Locate the word "ALUBSrc" in the entries below, then gather every line that holds it.

[Supplied data]

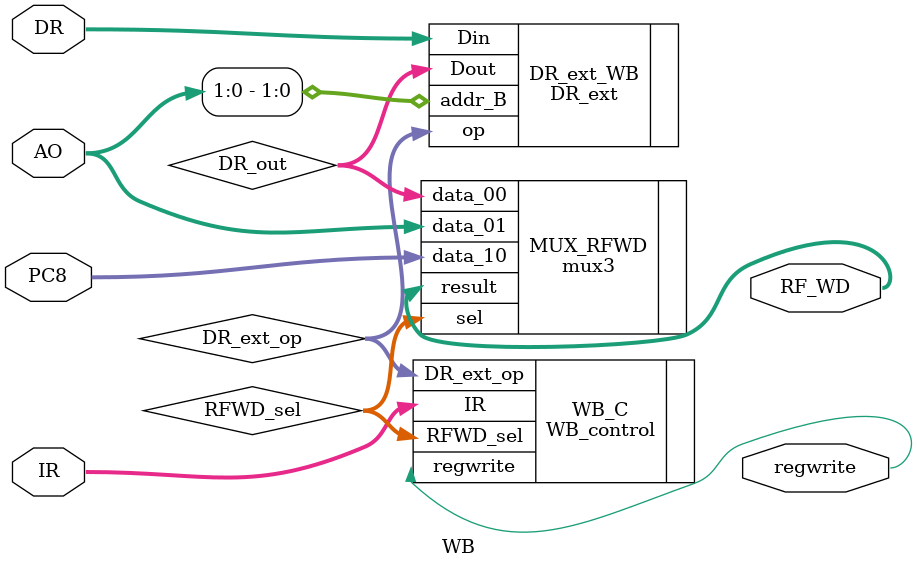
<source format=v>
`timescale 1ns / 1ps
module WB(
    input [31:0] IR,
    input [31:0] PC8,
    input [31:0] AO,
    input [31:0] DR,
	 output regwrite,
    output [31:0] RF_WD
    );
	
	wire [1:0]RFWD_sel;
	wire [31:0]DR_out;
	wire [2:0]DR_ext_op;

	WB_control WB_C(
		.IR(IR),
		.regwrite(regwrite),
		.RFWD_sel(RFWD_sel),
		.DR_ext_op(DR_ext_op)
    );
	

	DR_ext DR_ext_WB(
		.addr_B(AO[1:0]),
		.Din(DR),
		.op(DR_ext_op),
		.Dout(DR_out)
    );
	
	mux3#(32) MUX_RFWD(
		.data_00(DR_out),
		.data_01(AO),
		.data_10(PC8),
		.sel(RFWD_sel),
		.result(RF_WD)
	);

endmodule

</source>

[/Supplied data]
[Supplied data]

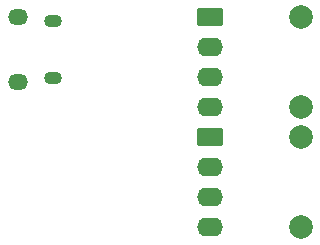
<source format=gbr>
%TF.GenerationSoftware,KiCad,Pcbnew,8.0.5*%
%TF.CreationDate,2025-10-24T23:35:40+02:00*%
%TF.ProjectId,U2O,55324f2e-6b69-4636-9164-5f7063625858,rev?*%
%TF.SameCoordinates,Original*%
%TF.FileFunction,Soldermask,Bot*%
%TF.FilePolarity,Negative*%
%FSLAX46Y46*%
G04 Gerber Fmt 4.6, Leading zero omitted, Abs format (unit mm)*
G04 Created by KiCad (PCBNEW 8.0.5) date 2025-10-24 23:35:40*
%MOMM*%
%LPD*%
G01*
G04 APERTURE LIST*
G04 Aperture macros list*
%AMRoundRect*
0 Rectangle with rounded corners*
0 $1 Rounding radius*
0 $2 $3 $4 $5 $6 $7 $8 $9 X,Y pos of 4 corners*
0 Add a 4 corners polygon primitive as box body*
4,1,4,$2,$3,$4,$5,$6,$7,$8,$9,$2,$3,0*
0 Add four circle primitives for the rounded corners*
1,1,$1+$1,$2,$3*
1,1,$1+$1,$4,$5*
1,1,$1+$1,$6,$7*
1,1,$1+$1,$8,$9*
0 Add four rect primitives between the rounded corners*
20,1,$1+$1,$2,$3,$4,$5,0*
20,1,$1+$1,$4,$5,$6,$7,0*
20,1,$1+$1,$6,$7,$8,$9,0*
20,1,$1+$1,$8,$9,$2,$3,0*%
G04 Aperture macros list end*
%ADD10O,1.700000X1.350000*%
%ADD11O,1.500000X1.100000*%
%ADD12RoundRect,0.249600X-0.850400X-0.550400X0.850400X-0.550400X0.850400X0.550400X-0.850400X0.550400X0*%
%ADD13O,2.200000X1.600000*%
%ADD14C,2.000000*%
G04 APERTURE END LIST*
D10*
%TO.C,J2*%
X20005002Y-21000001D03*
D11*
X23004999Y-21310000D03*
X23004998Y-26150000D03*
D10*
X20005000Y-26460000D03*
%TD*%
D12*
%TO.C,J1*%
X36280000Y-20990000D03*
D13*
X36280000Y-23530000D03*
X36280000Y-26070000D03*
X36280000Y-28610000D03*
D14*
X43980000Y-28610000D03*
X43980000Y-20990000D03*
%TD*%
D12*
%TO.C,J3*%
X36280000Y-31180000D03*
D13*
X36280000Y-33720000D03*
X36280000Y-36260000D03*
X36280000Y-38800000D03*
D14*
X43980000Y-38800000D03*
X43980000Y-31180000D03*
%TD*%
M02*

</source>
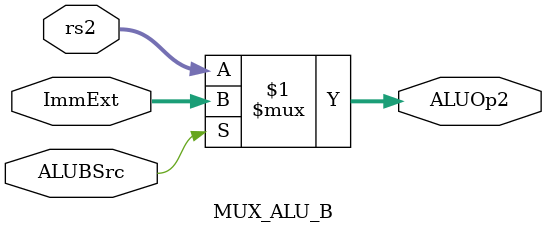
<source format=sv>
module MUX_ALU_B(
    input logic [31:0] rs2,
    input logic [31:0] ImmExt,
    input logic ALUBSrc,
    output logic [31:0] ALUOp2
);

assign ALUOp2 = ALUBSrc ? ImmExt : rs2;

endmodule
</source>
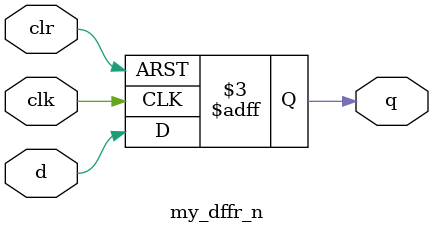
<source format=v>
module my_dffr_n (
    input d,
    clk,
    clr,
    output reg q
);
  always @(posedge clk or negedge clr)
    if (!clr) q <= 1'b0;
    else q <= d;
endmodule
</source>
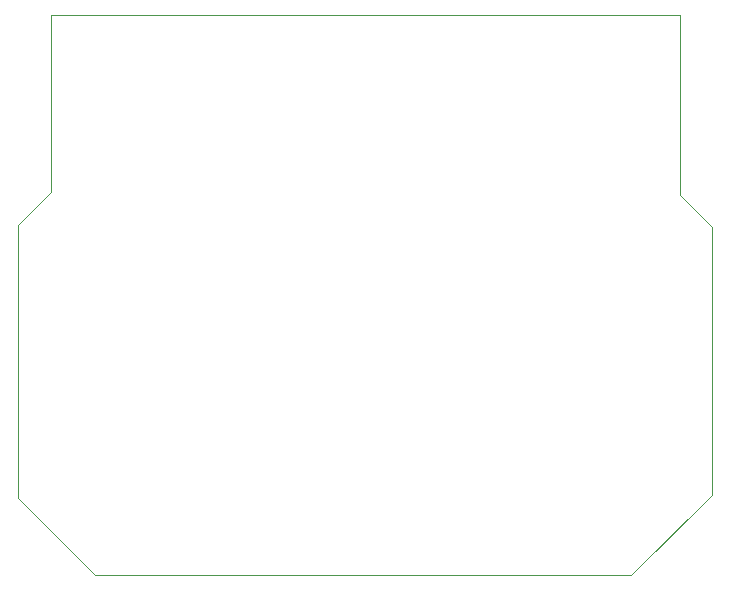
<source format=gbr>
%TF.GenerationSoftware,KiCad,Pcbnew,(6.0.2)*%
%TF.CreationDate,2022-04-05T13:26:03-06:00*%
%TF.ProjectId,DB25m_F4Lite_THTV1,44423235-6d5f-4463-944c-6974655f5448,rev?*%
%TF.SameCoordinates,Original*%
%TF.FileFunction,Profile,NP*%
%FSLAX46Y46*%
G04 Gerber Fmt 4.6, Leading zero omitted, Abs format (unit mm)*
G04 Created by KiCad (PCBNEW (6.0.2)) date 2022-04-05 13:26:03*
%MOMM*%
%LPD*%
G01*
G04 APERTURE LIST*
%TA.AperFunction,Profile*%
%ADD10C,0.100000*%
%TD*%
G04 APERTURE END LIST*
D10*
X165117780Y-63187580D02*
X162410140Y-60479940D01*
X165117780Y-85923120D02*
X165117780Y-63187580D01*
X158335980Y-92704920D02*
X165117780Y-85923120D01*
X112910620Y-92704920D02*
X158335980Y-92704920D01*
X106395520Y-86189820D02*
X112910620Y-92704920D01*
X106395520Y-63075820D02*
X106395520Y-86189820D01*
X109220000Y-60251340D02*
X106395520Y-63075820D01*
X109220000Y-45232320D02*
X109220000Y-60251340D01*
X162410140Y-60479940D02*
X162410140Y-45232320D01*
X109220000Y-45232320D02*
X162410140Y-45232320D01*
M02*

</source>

[/Supplied data]
[Supplied data]

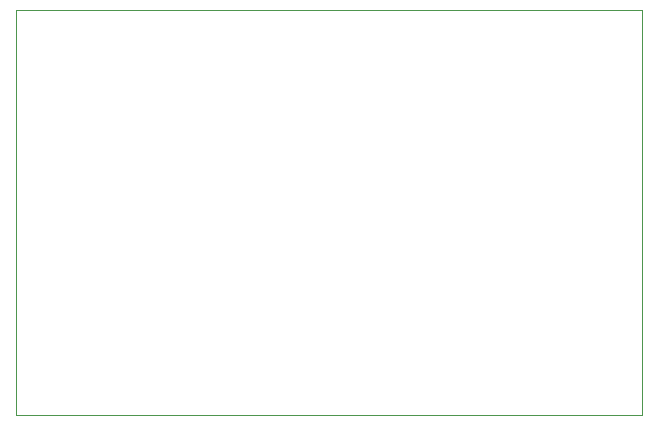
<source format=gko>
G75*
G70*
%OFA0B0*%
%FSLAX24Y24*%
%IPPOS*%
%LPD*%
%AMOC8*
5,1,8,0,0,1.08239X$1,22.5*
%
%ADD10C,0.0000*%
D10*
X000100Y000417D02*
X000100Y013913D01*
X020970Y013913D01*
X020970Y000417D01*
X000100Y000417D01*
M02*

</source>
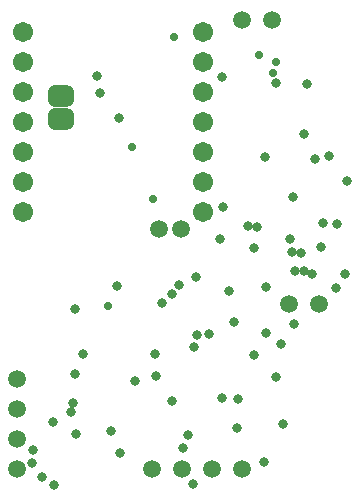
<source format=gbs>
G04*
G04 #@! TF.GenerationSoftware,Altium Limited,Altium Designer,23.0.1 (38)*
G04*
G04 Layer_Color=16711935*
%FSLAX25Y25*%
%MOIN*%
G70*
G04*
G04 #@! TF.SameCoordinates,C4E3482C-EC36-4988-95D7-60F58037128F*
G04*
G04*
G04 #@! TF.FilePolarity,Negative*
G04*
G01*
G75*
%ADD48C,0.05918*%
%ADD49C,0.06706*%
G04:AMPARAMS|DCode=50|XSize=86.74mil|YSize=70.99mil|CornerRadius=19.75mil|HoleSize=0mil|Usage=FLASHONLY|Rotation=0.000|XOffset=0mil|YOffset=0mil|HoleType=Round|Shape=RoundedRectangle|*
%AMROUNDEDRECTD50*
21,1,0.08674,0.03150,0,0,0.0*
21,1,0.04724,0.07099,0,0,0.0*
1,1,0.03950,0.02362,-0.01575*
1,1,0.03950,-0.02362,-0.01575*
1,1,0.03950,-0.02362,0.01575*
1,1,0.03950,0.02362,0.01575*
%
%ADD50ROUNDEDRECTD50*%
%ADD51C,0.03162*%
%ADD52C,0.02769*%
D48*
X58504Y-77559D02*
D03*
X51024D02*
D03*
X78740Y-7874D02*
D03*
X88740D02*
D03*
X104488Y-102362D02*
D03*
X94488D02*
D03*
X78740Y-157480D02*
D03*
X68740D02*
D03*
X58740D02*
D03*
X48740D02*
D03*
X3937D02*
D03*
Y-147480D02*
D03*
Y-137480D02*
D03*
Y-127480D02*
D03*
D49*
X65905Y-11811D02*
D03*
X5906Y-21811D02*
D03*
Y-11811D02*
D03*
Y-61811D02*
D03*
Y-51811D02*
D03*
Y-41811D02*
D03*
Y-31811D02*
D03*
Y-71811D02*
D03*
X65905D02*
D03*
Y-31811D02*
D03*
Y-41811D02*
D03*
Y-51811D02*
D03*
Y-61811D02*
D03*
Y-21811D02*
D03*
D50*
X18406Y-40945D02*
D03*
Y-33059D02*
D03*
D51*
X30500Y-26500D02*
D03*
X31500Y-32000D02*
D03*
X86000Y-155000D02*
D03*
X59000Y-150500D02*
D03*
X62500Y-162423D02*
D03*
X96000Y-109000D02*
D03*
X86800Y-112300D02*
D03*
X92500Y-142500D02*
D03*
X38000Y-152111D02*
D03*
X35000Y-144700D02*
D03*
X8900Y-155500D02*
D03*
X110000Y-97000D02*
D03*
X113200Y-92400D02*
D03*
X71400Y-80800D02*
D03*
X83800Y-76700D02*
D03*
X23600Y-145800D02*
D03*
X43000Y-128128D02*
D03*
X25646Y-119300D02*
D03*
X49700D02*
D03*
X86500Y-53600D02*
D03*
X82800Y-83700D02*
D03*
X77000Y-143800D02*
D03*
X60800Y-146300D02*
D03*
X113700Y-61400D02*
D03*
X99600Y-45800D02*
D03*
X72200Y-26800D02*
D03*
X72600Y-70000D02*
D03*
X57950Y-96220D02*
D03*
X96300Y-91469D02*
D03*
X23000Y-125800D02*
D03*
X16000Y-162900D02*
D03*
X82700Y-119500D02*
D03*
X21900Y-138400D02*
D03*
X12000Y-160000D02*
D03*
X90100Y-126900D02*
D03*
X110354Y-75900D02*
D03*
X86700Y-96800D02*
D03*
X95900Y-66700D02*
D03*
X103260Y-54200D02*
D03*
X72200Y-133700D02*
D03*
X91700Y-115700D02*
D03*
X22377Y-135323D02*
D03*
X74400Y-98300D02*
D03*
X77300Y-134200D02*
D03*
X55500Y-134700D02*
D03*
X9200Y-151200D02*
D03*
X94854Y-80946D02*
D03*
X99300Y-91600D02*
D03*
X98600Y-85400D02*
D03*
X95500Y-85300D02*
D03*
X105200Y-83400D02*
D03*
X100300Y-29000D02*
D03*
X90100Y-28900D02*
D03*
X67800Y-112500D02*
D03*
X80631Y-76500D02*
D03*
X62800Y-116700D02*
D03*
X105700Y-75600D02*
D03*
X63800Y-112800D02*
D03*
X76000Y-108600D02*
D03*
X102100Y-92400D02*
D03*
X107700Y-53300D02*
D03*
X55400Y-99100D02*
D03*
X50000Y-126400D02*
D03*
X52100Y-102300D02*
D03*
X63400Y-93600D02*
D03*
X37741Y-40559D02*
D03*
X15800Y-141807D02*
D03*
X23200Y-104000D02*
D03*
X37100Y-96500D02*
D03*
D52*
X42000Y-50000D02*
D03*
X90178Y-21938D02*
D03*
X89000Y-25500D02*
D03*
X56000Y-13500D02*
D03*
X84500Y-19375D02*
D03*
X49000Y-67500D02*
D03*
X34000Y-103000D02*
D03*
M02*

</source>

[/Supplied data]

* _Response to this task_:
    input logic ALUBSrc,
assign ALUOp2 = ALUBSrc ? ImmExt : rs2;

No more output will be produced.